**Your objective**
Reproduce the text lines in these rows word for word, omitting the pictures.

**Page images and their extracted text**

═══

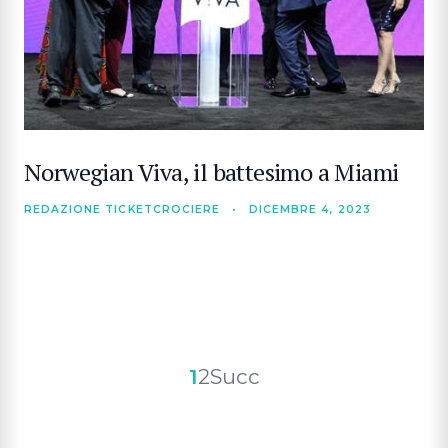
Norwegian Viva, il battesimo a Miami
REDAZIONE TICKETCROCIERE
•
DICEMBRE 4, 2023
Paginazione
1
2
Succ
degli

═══

**Answer to this problem**
Norwegian Viva, il battesimo a Miami
REDAZIONE TICKETCROCIERE
•
DICEMBRE 4, 2023
Paginazione
1
2
Succ
degli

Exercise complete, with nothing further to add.